“Let the World Hear!” film shown at the film club meeting at the Presidential Library

15 June 2018

On the eve of the Medical Worker Day, a documentary film "Let the World Hear!" was shown at the meeting of the Presidential Library's film club.

Its characters are three young people, like you and me: they study, work, spend time with their family, listen to music and dance. There is only one "but". All of them at different time had lost their hearing completely, but unique medical technologies gave a chance to return from the world of absolute silence to the world of sounds, speech and music. Another invisible hero of the film is a sound: the sound of rain, the rustling of tires, the sound of wind.

According to Arkady Sosnov, the author of the idea and the script, as well as the film’s director, the editor-in-chief of Russkiy Metsenat almanac, the impulse for the film creation was a visit to the "Magic Symphony" - an international music festival for children with hearing impairments. It was there that he perceived the problems of those who are deprived of the ability to hear. One of them is a youth from St. Petersburg, who had had meningitis in his childhood, lost both sight and hearing. It was impossible to regain the sight, but the hearing was restored with the help of cochlear implant. Today the young man is a fourth-year student of the Law Faculty of St. Petersburg State University, he does sports and writes poetry. The authors of the film decided to follow his life and lives of two other outstanding young people whom Arkady Sosnov calls "people X".

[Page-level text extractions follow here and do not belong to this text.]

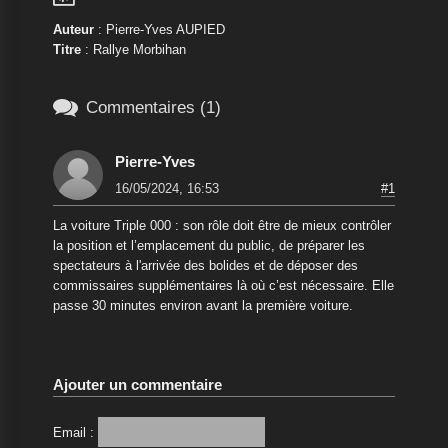
Auteur
: Pierre-Yves AUPIED
Titre
: Rallye Morbihan

Commentaires (1)
Pierre-Yves
16/05/2024, 16:53
#1
La voiture Triple 000 : son rôle doit être de mieux contrôler
la position et l’emplacement du public, de préparer les
spectateurs à l'arrivée des bolides et de déposer des
commissaires supplémentaires là où c’est nécessaire. Elle
passe 30 minutes environ avant la première voiture.
Ajouter un commentaire
Email :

A team of journalists, directors and cameramen had worked on the documentary "Let the World Hear!" The film’s creation involved active participation of specialists who work every day on problems of hearing restoration: doctors, psychologists, deaf educators and scientists. Filming was conducted in Russia, Slovakia, Austria, and Kazakhstan.

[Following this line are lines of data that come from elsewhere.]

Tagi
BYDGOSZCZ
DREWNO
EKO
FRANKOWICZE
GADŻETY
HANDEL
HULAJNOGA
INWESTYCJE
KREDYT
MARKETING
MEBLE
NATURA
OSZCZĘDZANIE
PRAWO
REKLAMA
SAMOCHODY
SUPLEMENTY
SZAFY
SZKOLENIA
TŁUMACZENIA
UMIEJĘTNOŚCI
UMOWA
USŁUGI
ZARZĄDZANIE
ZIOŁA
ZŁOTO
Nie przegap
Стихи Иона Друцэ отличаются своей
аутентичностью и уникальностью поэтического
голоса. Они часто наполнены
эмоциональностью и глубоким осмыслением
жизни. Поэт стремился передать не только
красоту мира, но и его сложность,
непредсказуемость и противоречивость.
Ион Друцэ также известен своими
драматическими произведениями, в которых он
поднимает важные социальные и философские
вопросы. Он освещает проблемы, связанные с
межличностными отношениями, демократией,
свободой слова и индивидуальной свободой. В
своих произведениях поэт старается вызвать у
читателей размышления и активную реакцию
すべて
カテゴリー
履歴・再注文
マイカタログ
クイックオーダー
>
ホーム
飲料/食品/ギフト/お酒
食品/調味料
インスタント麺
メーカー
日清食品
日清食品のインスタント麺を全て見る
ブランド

After the film was shown, there was a discussion dealing with the current situation with hearing restoration in Russia; the main problems of the postoperative period and ways of solution; the gained experience of Russian specialists in quality support after the cochlear implant installation; the way to prepare the society for the perception of people, especially children who hear the world through implants; successful people who have overcome deafness; the issue whether it could have been possible to cure Beethoven, whose music sounds in the film, with the help of cochlear implantation, and the power of cinema to convince people to believe in themselves and help them fulfil their potential.

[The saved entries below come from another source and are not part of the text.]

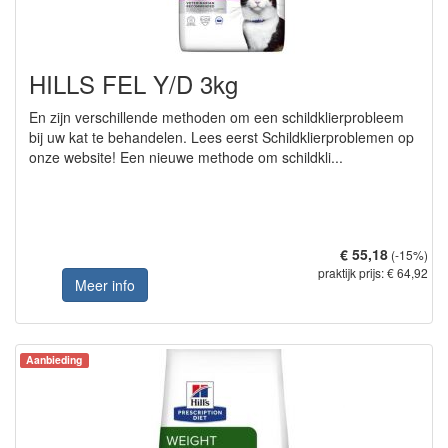
HILLS FEL Y/D 3kg
En zijn verschillende methoden om een schildklierprobleem
bij uw kat te behandelen. Lees eerst Schildklierproblemen op
onze website! Een nieuwe methode om schildkli...
€ 55,18
(-15%)
praktijk prijs: € 64,92
Meer info
Aanbieding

Vladislav Kuzovkov, MD, leading otosurgeon in Russia and in the world; Inna Koroleva, Doctor of Psychology, Professor, author of books and manuals for the rehabilitation of children and adults after cochlear implantation; Arkady Sosnov, the film’s author, editor-in-chief of Russkiy Metsenat almanac answered the questions of the audience. Another guest of the event at the Presidential Library’s multimedia room was one of the film characters Nikolai Kuznetsov - the very first blind and deaf boy in Russia who, due a cochlear implant restored hearing and now is a successful student, a future graduate lawyer and possibly a famous poet.